Wir möchten erreichen, dass unsere Entscheidung plausibel und nachvollziehbar ist. Daher haben wir in der letzen Wahlperiode die Unabhängige Kommission eingesetzt. Die Ergebnisse des Berichtes sind in der Öffentlichkeit auf Akzeptanz gestoßen. Daher ist es jetzt ein richtiger Schritt, sowohl bei der Höhe als auch bei der Art der jährlichen Anpassung den vorgeschlagenen Weg zu gehen.
Die Höhe orientiert sich künftig an der Besoldung eines Bundesrichters, die jährlichen Anpassungen an der Entwicklung der Bruttolöhne.

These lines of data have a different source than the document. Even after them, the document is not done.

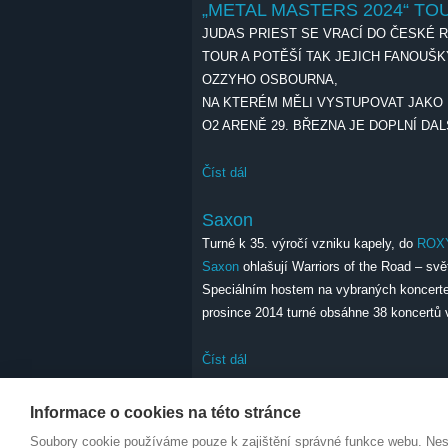
„METAL MASTERS 2024“ TO
JUDAS PRIEST SE VRACÍ DO ČESKÉ R
TOUR A POTĚŠÍ TAK JEJICH FANOU
OZZYHO OSBOURNA,
NA KTERÉM MĚLI VYSTUPOVAT JAKO 
O2 ARENĚ 29. BŘEZNA JE DOPLNÍ DA
Číst dál
JUDAS PRIEST SE VRACÍ DO 
MASTERS 2024“ TOUR
Saxon
Turné k 35. výročí vzniku kapely, do
ROX
Saxon
ohlašují Warriors of the Road – svě
Speciálním hostem na vybraných koncerte
prosince 2014 turné obsáhne 38 koncertů 
Číst dál
Saxon
Informace o cookies na této stránce
Soubory cookie používáme pouze k zajištění správné funkce webu. Ne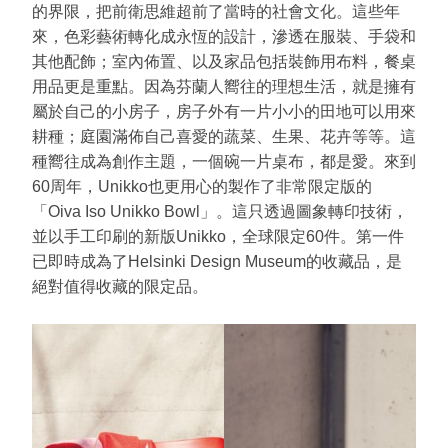
的界限，把前衛思維超前了當時的社會文化。這些年
來，色彩藝術轉化成永恆的設計，滲透在服裝、手袋和
其他配飾；室內佈置、以及家品包括裝飾用布料，餐桌
用品更是重點。因為芬蘭人嚮往的理想生活，就是擁有
屬於自己的小房子，房子外有一片小小的田地可以用來
耕種；庭園滿佈自己喜愛的蔬菜、生果、花卉等等。這
種嚮往成為創作主題，一個碗一片桌布，都是愛。來到
60周年，Unikko也更用心的製作了非常限定版的
「Oiva Iso Unikko Bowl」。這只透過圖象轉印技術，
並以手工印刷的新版Unikko，全球限定60件。第一件
已即時成為了Helsinki Design Museum的收藏品，是
絕對值得收藏的限定品。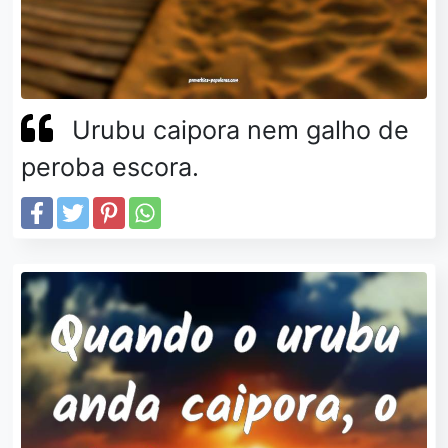
Urubu caipora nem galho de
peroba escora.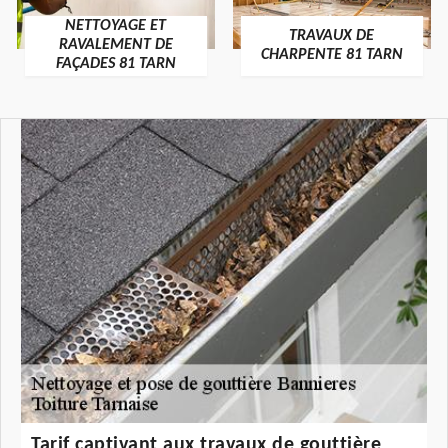
NETTOYAGE ET
TRAVAUX DE
RAVALEMENT DE
CHARPENTE 81 TARN
FAÇADES 81 TARN
Tarif captivant aux travaux de gouttière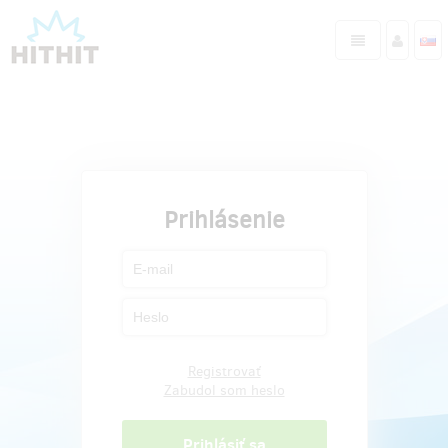
Prihlásenie
Registrovať
Zabudol som heslo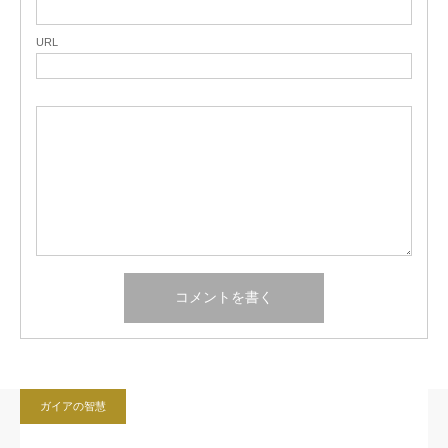
URL
ガイアの智慧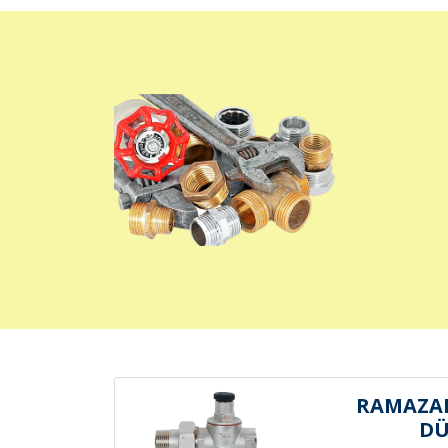
RAMAZA
D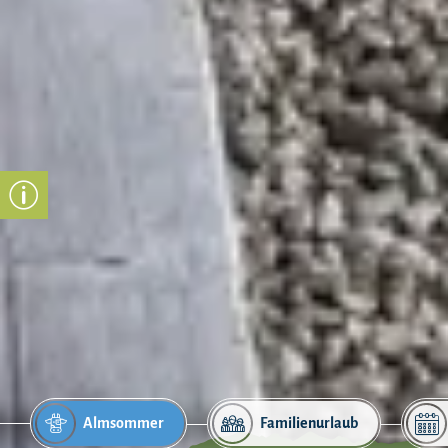
Almsommer
Familienurlaub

Wir machen damit nicht nur für jetzt einen akzeptablen Vorschlag, sondern legen auch für die Zukunft die Grundlage für einen Konsens über die Frage „was Abgeordnete verdienen sollen“.
Übrigens: Entgegen einer weit verbreiteten Vorstellung müssen die Abgeordneten ihre Diäten voll versteuern. Dabei wird es auch bleiben.
Ich habe die Hoffnung, dass es mit diesen Hinweisen zu einer Versachlichung der Debatte kommt.